Interdisciplinary Approach:We will use behavioral & electrophysiological techniques to explore the neural mechanisms underlying the ability to ignore in typically developing and clinical populations.
Potential Implications of Research: The results will inform theories of attention and learning as well as interventions designed to help persons with ADHD cope with distraction.
Project Description: We live in a vast sea of information. As our information processing capacity is limited, one of life’s most critical tasks is selectively responding to the stimuli that are the most relevant to our current goals. Research on behavioral selectivity is perhaps more important now than ever before, as technology has made the presence of multiple threads of information ubiquitous. Selecting the most relevant bits of information from the constant flood is a challenge both for consumers and providers of information.
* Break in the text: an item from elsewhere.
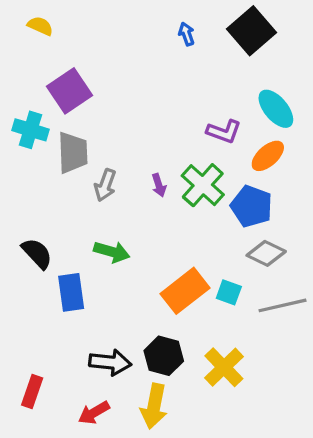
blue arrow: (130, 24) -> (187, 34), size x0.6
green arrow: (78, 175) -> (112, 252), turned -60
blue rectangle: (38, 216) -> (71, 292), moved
To tackle this problem, we must understand how humans ignore irrelevant information.
To date, the bulk of both experimental and theoretical research have explored how we focus attention, with little exploration into how we learn to ignore irrelevant information. Attending and ignoring are distinguishable processes, and learning may affect them independently. Preliminary research suggests that learning what not to do can be just as important as learning what to do. Indeed, what not to attend to—what to ignore—can be even more important when it comes to saving time and effort, and avoiding confusion. Like many other forms of cognitive control, ignoring is a skill. It varies across individuals, it becomes easier with practice, and it can be trained.
There are several kinds of mechanisms that could impact our ability to ignore stimuli. It might be that individuals can suppress sensory processing of irrelevant material. We obtained evidence of just such an early locus of ignoring in an electrophysiological study in which participants paid attention to stimuli of one color while ignoring stimuli of another color on a computer screen (see figure). Another kind of mechanism comes into play later in the information-processing stream. For example, when participants are searching for the one shape in a display that is different from surrounding shapes, performance is badly disrupted by the presence of a shape in a different color in the display. Although responses may be delayed, participants eventually make the right response. Ignoring in this case requires disengaging attention from the stimulus that initially drew attention to itself, and suppressing any response tendencies engendered during that initial misdirection of attention. We will investigate both early and late forms of ignoring to elucidate how they are affected by learning, and how training may transfer to new situations.
As skill at ignoring varies across individuals, it is important to explore the effects of learning at several different levels of ability. Anecdotally, individuals with attention-deficit hyperactivity disorder (ADHD) are thought to be susceptible to distraction. Using both behavioral responses and neural responses, we hope to learn which specific deficits in ignoring are present in individuals with ADHD, with the ultimate hope that training can be developed to bolster these abilities in affected individuals.